What to work on> Keep the pictures out. Copy every line of the listing exactly.

Records supplied>

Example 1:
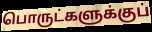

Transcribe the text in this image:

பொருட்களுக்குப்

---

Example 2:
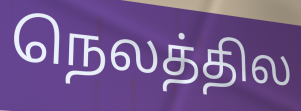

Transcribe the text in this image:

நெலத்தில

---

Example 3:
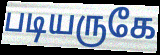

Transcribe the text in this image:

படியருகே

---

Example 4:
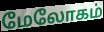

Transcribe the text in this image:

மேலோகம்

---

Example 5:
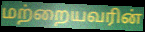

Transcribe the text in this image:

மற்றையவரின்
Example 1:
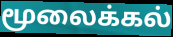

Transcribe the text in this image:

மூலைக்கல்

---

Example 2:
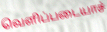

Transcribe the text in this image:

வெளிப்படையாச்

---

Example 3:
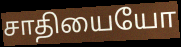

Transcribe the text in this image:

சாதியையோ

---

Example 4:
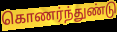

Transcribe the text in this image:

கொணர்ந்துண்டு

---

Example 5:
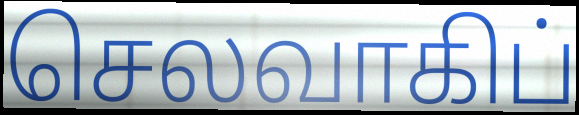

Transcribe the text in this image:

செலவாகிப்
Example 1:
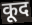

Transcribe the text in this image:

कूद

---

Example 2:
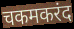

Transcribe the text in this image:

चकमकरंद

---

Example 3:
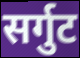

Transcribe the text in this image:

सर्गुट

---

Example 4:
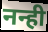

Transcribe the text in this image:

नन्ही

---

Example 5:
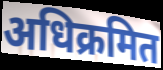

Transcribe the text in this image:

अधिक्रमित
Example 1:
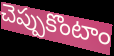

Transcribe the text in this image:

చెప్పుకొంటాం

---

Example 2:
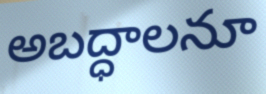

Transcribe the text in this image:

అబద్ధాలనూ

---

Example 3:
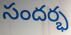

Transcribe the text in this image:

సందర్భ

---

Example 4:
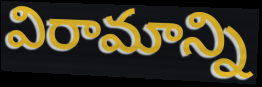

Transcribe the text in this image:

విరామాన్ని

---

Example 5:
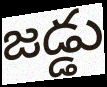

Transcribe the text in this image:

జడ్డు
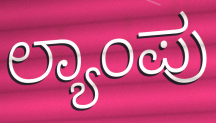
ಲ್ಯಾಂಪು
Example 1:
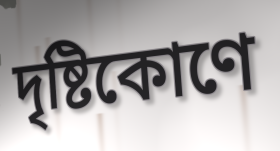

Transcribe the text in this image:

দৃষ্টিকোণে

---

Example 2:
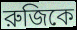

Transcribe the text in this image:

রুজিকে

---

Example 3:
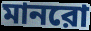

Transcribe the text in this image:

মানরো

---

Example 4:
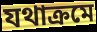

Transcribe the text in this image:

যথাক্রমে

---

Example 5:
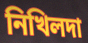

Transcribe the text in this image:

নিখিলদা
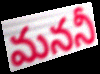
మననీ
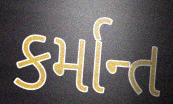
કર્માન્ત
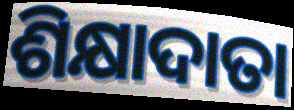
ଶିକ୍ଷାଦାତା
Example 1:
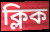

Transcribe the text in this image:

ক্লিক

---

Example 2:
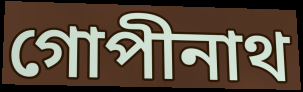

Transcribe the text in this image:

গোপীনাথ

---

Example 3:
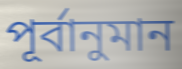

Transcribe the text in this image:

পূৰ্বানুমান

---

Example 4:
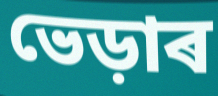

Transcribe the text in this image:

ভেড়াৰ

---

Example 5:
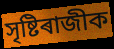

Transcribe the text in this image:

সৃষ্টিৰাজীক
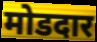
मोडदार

Result below>
Example 1:

Transcribe the text in this image:

பொருட்களுக்குப்

---

Example 2:

Transcribe the text in this image:

நெலத்தில

---

Example 3:

Transcribe the text in this image:

படியருகே

---

Example 4:

Transcribe the text in this image:

மேலோகம்

---

Example 5:

Transcribe the text in this image:

மற்றையவரின்
Example 1:

Transcribe the text in this image:

மூலைக்கல்

---

Example 2:

Transcribe the text in this image:

வெளிப்படையாச்

---

Example 3:

Transcribe the text in this image:

சாதியையோ

---

Example 4:

Transcribe the text in this image:

கொணர்ந்துண்டு

---

Example 5:

Transcribe the text in this image:

செலவாகிப்
Example 1:

Transcribe the text in this image:

कूद

---

Example 2:

Transcribe the text in this image:

चकमकरंद

---

Example 3:

Transcribe the text in this image:

सर्गुट

---

Example 4:

Transcribe the text in this image:

नन्ही

---

Example 5:

Transcribe the text in this image:

अधिक्रमित
Example 1:

Transcribe the text in this image:

చెప్పుకొంటాం

---

Example 2:

Transcribe the text in this image:

అబద్ధాలనూ

---

Example 3:

Transcribe the text in this image:

సందర్భ

---

Example 4:

Transcribe the text in this image:

విరామాన్ని

---

Example 5:

Transcribe the text in this image:

జడ్డు
ಲ್ಯಾಂಪು
Example 1:

Transcribe the text in this image:

দৃষ্টিকোণে

---

Example 2:

Transcribe the text in this image:

রুজিকে

---

Example 3:

Transcribe the text in this image:

মানরো

---

Example 4:

Transcribe the text in this image:

যথাক্রমে

---

Example 5:

Transcribe the text in this image:

নিখিলদা
మననీ
કર્માન્ત
ଶିକ୍ଷାଦାତା
Example 1:

Transcribe the text in this image:

ক্লিক

---

Example 2:

Transcribe the text in this image:

গোপীনাথ

---

Example 3:

Transcribe the text in this image:

পূৰ্বানুমান

---

Example 4:

Transcribe the text in this image:

ভেড়াৰ

---

Example 5:

Transcribe the text in this image:

সৃষ্টিৰাজীক
मोडदार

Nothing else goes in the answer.